Defendant Skirvin did not sell all of his stock;[5] section 16601 does not authorize his covenant; section 16600 applies; the covenant is not enforceable.
The order appealed from is affirmed.
Files, P.J., and Dunn, J., concurred.
NOTES
[1]  "Accordingly, the Court must rule for the defendants, not as the result of an exercise of discretion, but rather on the basis that § 16601 invalidates a restrictive covenant where `substantially all' but not `all' of a shareholder's shares are involved in the sale."
[2]  Cal. Statutes 1945, chapter 671, page 1341, section 1.
[3]  Cal. Statutes 1963, chapter 597, page 1476, section 1.

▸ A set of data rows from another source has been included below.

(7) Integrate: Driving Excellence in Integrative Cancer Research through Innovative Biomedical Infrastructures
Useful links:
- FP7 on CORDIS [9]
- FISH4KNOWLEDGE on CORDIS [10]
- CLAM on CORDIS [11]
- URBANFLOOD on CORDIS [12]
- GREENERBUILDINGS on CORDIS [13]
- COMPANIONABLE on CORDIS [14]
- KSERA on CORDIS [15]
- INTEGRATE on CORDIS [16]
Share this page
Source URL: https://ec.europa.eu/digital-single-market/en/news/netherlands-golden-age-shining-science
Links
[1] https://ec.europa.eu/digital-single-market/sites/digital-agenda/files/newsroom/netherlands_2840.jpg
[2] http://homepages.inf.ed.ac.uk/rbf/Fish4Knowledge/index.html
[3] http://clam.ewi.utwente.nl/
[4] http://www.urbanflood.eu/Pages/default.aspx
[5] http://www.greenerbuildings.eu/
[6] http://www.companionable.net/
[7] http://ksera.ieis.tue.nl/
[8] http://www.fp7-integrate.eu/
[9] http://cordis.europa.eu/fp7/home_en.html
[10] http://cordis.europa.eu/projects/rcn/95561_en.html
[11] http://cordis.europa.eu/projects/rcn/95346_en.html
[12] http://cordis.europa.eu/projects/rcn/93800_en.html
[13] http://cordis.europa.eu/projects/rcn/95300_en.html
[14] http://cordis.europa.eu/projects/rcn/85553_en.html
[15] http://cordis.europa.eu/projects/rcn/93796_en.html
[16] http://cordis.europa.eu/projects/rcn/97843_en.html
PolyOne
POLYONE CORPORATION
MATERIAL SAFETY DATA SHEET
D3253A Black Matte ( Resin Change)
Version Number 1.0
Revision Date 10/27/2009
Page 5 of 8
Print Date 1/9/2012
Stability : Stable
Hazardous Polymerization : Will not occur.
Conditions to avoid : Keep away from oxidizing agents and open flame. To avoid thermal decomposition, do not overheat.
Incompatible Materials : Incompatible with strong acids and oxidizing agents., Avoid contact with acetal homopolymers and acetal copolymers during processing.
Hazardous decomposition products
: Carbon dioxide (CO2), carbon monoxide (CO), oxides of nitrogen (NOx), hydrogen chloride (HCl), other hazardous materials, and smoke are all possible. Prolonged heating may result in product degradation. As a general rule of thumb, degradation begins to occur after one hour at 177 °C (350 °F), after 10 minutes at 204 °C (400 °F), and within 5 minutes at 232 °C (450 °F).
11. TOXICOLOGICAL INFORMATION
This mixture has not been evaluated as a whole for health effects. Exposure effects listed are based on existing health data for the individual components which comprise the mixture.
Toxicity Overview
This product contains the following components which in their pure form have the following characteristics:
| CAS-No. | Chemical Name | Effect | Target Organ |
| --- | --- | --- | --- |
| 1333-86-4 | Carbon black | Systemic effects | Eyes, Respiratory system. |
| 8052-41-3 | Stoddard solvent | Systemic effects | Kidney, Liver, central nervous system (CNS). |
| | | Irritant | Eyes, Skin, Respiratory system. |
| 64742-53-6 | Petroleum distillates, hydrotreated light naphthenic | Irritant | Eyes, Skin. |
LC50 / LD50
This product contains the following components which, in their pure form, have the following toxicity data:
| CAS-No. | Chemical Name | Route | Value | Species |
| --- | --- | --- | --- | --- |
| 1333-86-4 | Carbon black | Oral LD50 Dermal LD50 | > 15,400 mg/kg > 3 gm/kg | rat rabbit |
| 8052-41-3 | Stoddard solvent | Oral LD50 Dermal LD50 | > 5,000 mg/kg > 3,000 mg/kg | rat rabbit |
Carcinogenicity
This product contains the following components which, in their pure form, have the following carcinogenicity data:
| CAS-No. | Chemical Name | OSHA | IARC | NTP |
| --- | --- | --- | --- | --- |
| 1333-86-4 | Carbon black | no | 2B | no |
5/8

[4]  Section 16601 now reads as follows: "Any person who sells the goodwill of a business, or any shareholder of a corporation selling or otherwise disposing of all his shares in said corporation, or any shareholder of a corporation which sells (a) all or substantially all of its operating assets together with the goodwill of the corporation, (b) all or substantially all of the operating assets of a division or a subsidiary of the corporation together with the goodwill of such division or subsidiary, or (c) all of the shares of any subsidiary, may agree with the buyer to refrain from carrying on a similar business within a specified county or counties, city or cities, or a part thereof, in which the business so sold, or that of said corporation, division, or subsidiary has been carried on, so long as the buyer, or any person deriving title to the goodwill or shares from him, carries on a like business therein. For the purposes of this section, `subsidiary' shall mean any corporation, a majority of whose voting shares are owned by the selling corporation."
[5]  We have some difficulty in regarding a sale in which the seller retains 18 percent of his stock as a sale of "substantially all" of his stock holdings. However, the trial court, in its memorandum decision, seems to have regarded the sale herein involved as being in that category; accordingly, we have decided the appeal on that same theory.